User characteristics and practical barriers, such as socioeconomic level, education, (digital) health literacy, and self-efficacy, which are described in the literature as components that affect hospital service use^9,15, were not considered in this review. Digital health literacy is crucial for the adoption of digital health technology, by patients and healthcare providers^42,43. In our review, only two studies actually mentioned the digital health literacy of the patients^44,45. We therefore recommend that future impact studies should also include digital health literacy, especially if patients need to play an active role in DRM.

Additionally, patient and provider perspectives (e.g., satisfaction, safety, and motivation), adherence, usability, and duration of the intervention were also not taken into account in our review. Ethical and legal issues are also outside the scope of this review, but were seldom reported upon. Previous research showed that technological barriers can be addressed through training, change-management techniques, and alternating between DRM and face-to-face consultation. However, resistance to change, costs, and reimbursement might need additional policy evaluation⁴⁶. These aspects, along with the previously mentioned user characteristics and practical barriers, should be evaluated in future studies.

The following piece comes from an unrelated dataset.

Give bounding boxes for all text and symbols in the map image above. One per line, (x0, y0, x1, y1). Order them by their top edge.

Only a few of the papers in our review report on economic aspects or cost-effectiveness and commonly without a firm methodological approach. Specific reviews on this aspect are still scarce and commonly of a very recent nature^28,29. These present a mixed picture regarding methods, use of guideline-based analysis and of results, with a tendency towards being cost-effective and sometimes cost-saving, especially on the case level. It is seldom explained whether this leads to actual savings on an institutional or system level. Most papers suggest efficiency gains in general terms. Further research on the economic aspects of DRM on institutional and system levels is thus certainly needed.

Generating thorough evidence is essential for wider implementation. We suggest developing more uniform reporting formats in DRM research, including a wider perspective of quality and safety-related aspects. Moreover, previous research recommends considering evaluation designs tailored to the context, which do not always have to be RCTs, but can adopt more pragmatic approaches¹⁹.

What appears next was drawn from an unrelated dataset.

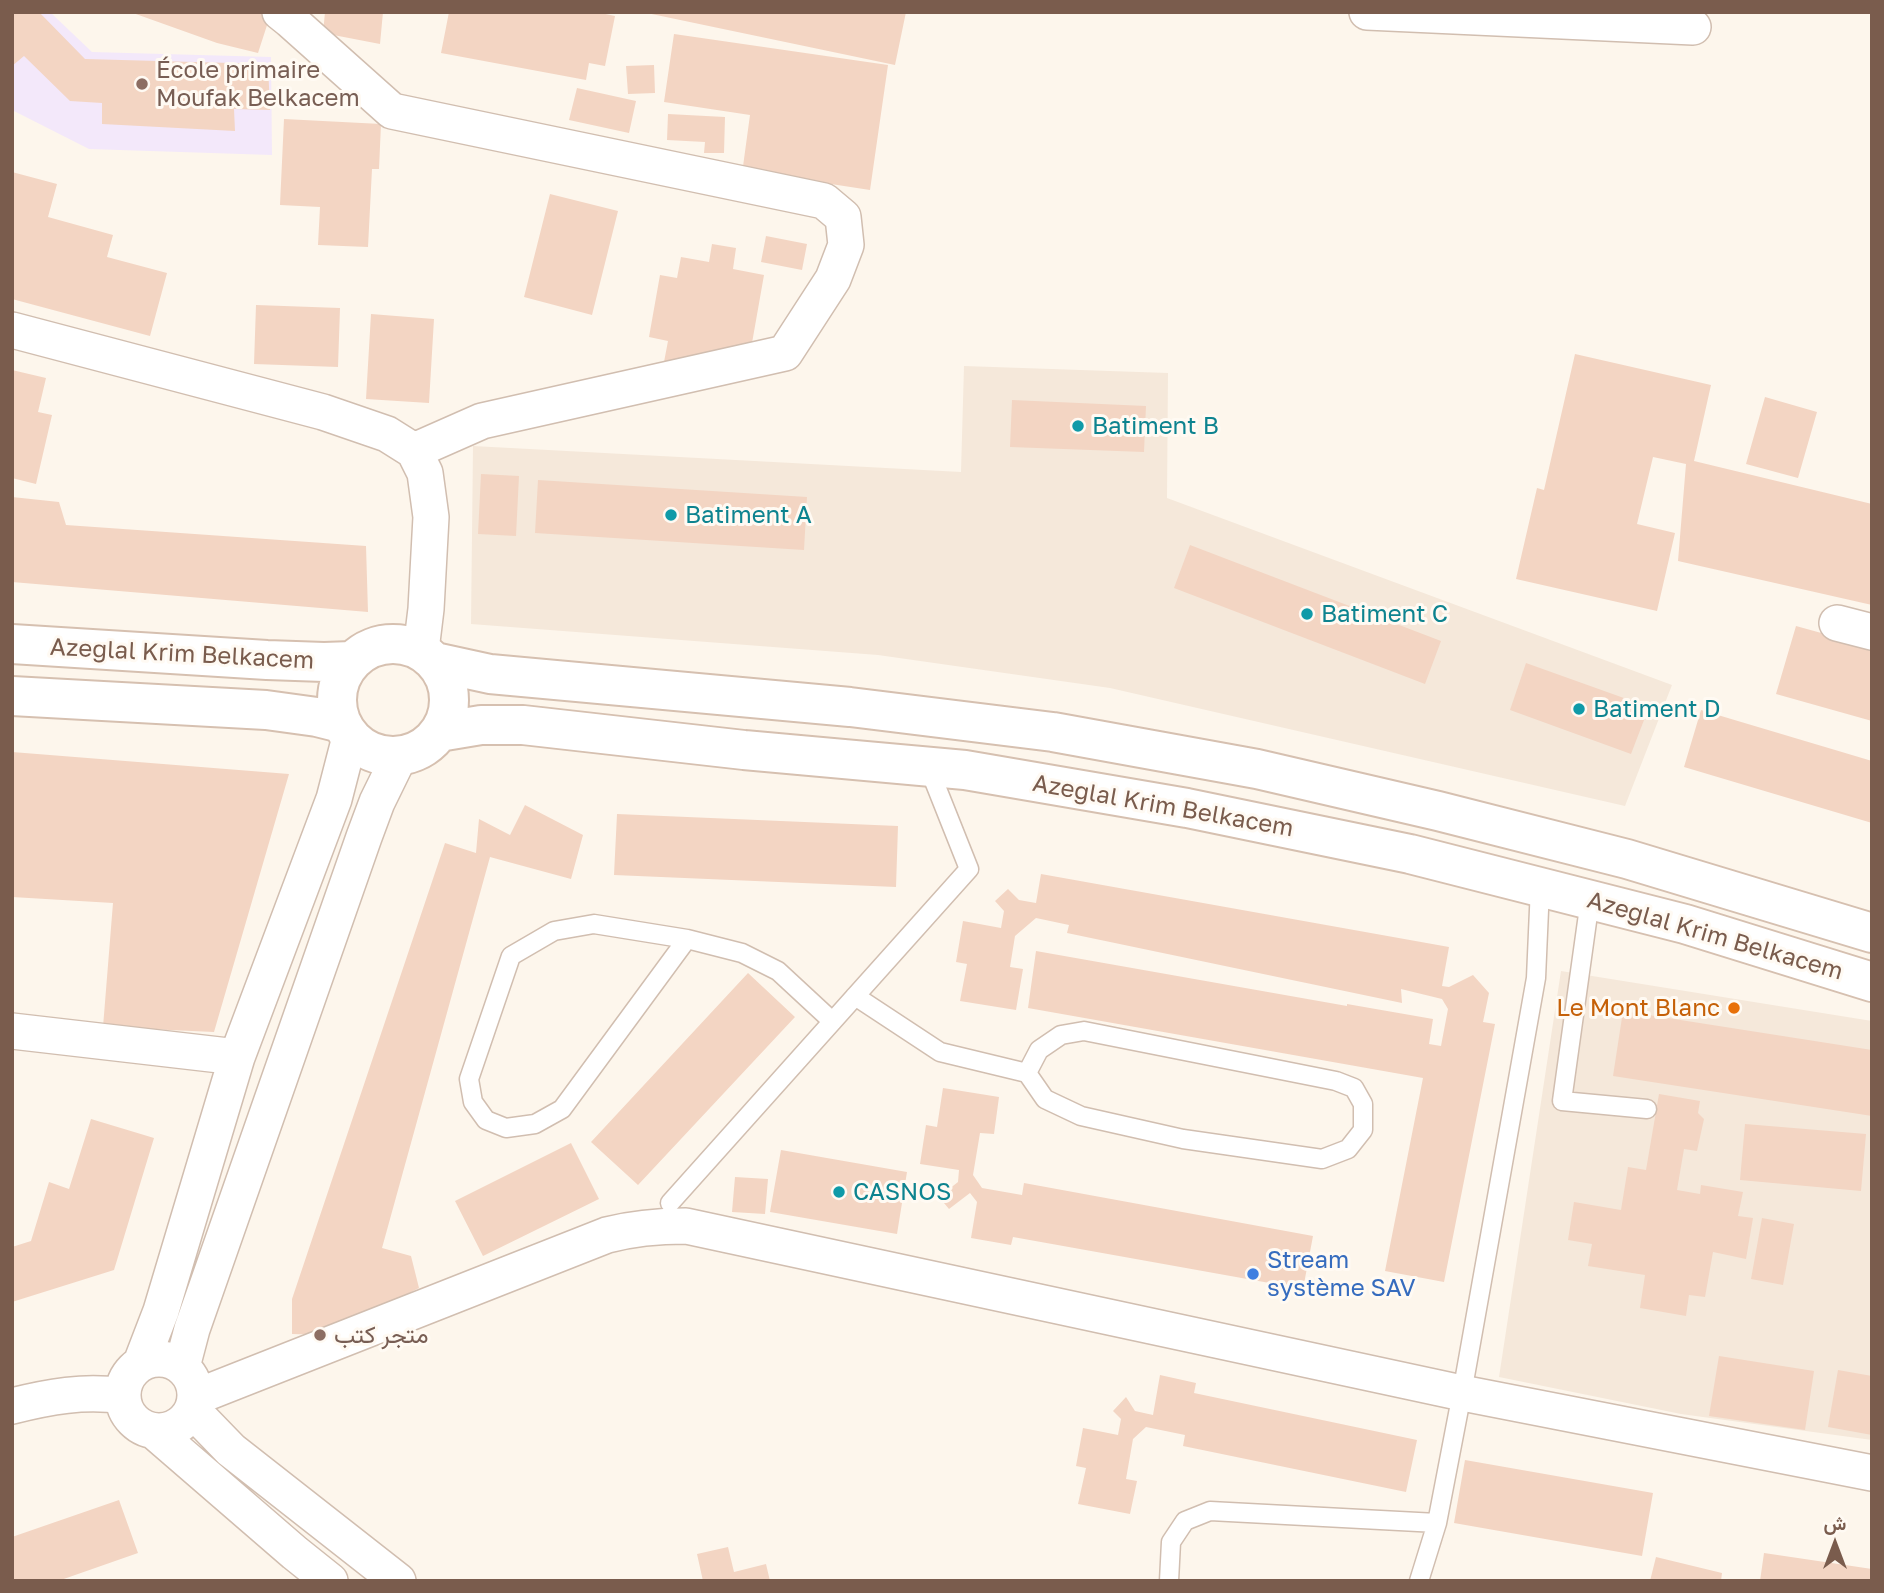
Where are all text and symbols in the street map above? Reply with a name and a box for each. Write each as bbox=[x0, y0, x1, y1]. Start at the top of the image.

In addition, the standardization of processes and the use of artificial intelligence, which appeared in several RCTs, were not assessed. The influence of automated and standardized processes should also be considered in future research.

This systematic review shows that DRM has the potential to reduce hospital service use when patients are actively involved with sufficient support, processes are automated for the healthcare provider, the care process is accurately redesigned by replacing usual care, and healthcare providers designated for DRM are involved. If these recommendations are incorporated into the design of DRM, it may be more likely to reduce hospital service use. Future studies on DRM should also consider clear reporting of the components mentioned in this review. In particular, we suggest improving reporting on the integration of DRM into clinical care and patient engagement. This review also highlights the need for future studies to consider the impact of the nature and severity of the targeted condition, appropriate timing of alerts and contacts as well as practical barriers such as implementation of DRM into clinical care, adherence, digital health literacy, and socioeconomic status.